In einem sechsseitigen Thesenpapier »Syrien, Irak und die Fluchtbewegung« startet die Linke-Bundestagsabgeordnete – zusammen mit Frank Renken vom Linke-Netzwerk »Marx21« – eine IS-Entlastungsoffensive: »Bis Mitte September haben dieses Jahr etwa 380.000 Menschen in Europa um Asyl nachgesucht. Weitere Hunderttausende sind noch nicht registriert oder befinden sich auf dem Weg nach West- und Nordeuropa. Die Hälfte davon stammt aus Syrien. Die Regierungen in Frankreich und Russland nutzen diese Situation, um direkt militärisch in Syrien aktiv zu werden. Sie geben vor, dass die Beteiligung am Krieg gegen den ›Islamischen Staat‹ (IS) helfen würde, die Fluchtursachen zu bekämpfen. Tatsächlich ist der IS nicht die Hauptursache für die derzeitige Fluchtbewegung von Syrern nach Europa.
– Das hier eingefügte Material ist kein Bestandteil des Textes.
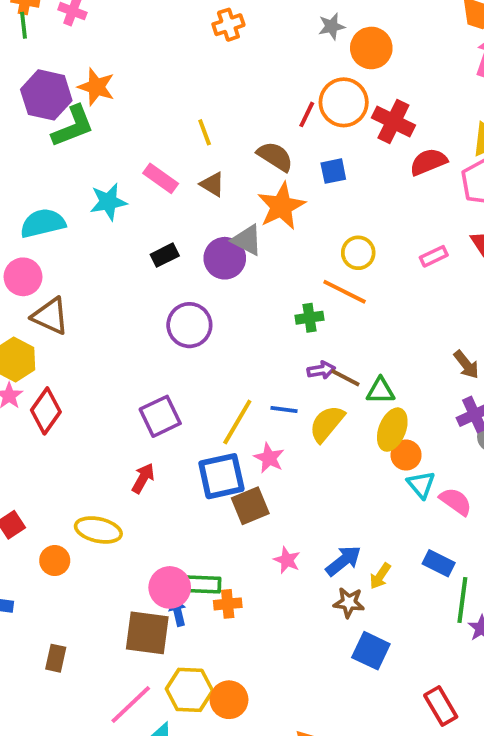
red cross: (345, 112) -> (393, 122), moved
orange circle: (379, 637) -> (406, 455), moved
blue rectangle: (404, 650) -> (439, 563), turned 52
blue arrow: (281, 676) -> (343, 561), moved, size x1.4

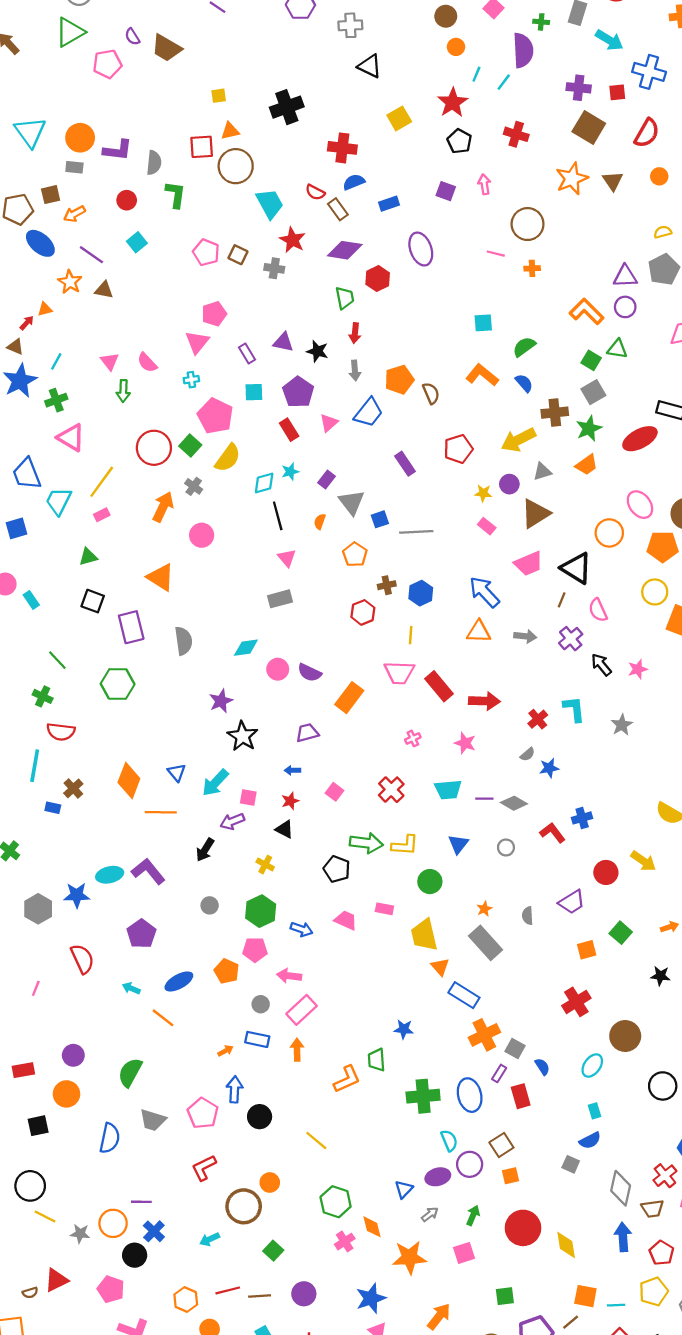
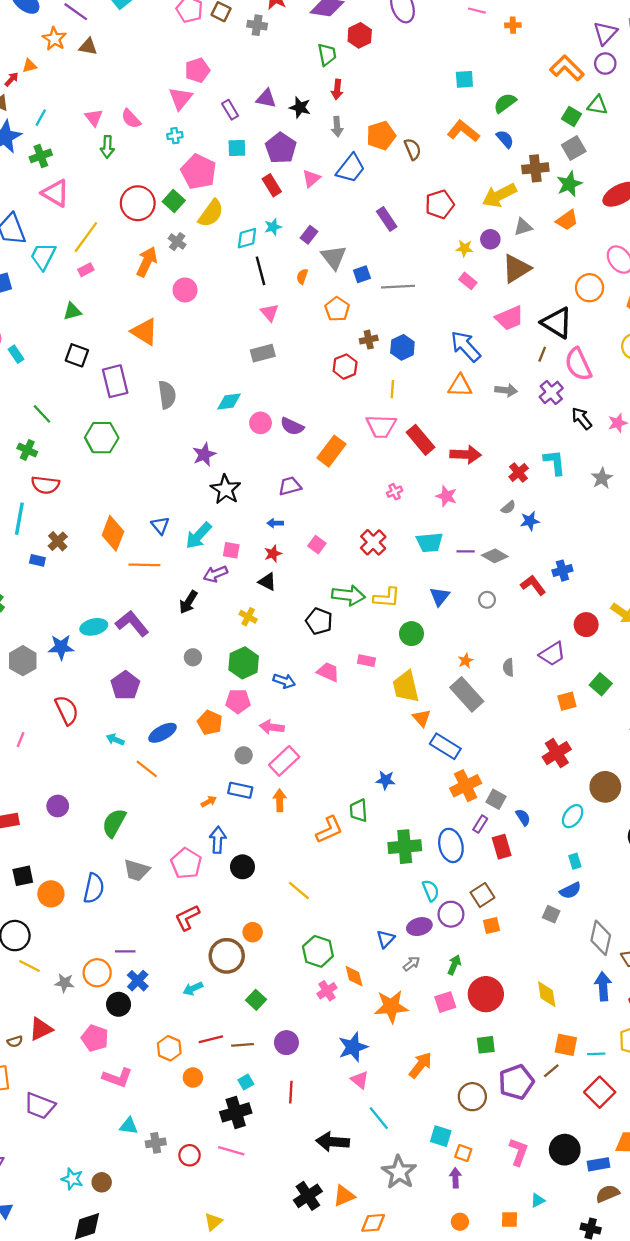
purple triangle: (625, 276) -> (605, 33), turned -45
pink semicircle: (598, 610) -> (578, 364), size x1.4
orange circle: (66, 1094) -> (51, 894), moved
red circle: (523, 1228) -> (486, 994), moved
Die Flucht auf der Route über die Türkei, Griechenland und den Balkan hat eingesetzt, nachdem der IS in Nordsyrien zurückgedrängt wurde.«
Nicht der US-geführte Krieg gegen den Irak hat Al-Qaida und IS im Zweistromland und in der Levante erst zum Leben erweckt, nicht die Milliarden Dollarzuwendungen aus den reichen Golfstaaten haben die militanten Dschihadisten aufmunitioniert, nicht der NATO-Staat Türkei hat Tausende »Freiwillige« aus aller Herren Länder in den Gotteskrieg gegen Syrien passieren lassen: Nein, für die linke Geostrategen liegt die Sache anders. Geburtshelfer des IS war, wer sonst auch, das »Assad-Regime«: »Bereits im Herbst 2011 wurden einige derjenigen aus dem Gefängnis entlassen, die später dschihadistische Gruppen gebildet haben. Auch der IS, der aus Irak kommend seit 2013 in den syrischen Bürgerkrieg intervenierte, wurde und wird vom Regime nicht aktiv angegriffen. Bei den Zielen, die Assads Luftwaffe seit Monaten reichlich ungenau mit Fassbomben attackiert, handelt es sich hauptsächlich um Wohngebiete in Aleppo oder im Umland von Damaskus. Also Gebiete, in denen der IS nie Fuß fassen konnte oder vertrieben wurde.«
Eine »tragfähige Lösung« für Syrien sei mit dem Regime »nicht denkbar«. Und gegen die russische Unterstützung für den Damaszenischen Antiterrorkampf gerichtet, stellen Buchholz und Co. fest: »Eine von außen aufgezwungene Lösung, die das Regime stabilisiert, wird nur weiteren Widerstand hervorrufen, aber auch Terrorakte gegen diese äußeren Mächte.«
Denkt man die Buchholzschen Thesen zu Ende, müsste der IS erst einmal Damaskus von Assad befreien, damit aus den Trümmerstädten in Tausend und einer Nacht blühende Landschaften werden. »Die syrische Revolution hat neben der Befreiung der kurdischen Gebiete und arabischer Orte im Norden und um die Hauptstadt eine Vielzahl an Strömungen und Organisationen hervorgebracht, die im Land und in der Diaspora weiterwirken.« Auf diese »Kräfte am Boden der Gesellschaft« müsse sich »linke Politik« beziehen.
Blöd nur, dass mittlerweile selbst militante Assad-Gegner in Syrien fragen, ob sie nicht doch lieber erst einmal mit der Regierung gegen die Dschihadisten kämpfen.
Um noch einmal den DAG-Chef Michael Lüders zu zitieren: Die Vorstellung, irgendwelche »Basisgruppen« der Zivilgesellschaft würden nach einem »Regime Change« die Macht in Syrien übernehmen, ist »naives Gutmenschendenken«.
Immerhin, zu den »Gutmenschen« lässt sich der Stoßtrupp vom Arbeitskreis »BAK Shalom« in der Linkspartei-Jugend nicht zählen. In ihrem Kriegsappell zum Jahrestag der Anschläge auf die Twin Towers in New York am 11. September danken die linken Neocons den USA »für die Interventionen im Irak und in Afghanistan« – »wir hoffen, dass bald eine in Syrien folgen wird«. Überlegungen, die Kriegstreiber aus der Friedenspartei auszuschließen, sind nicht bekannt.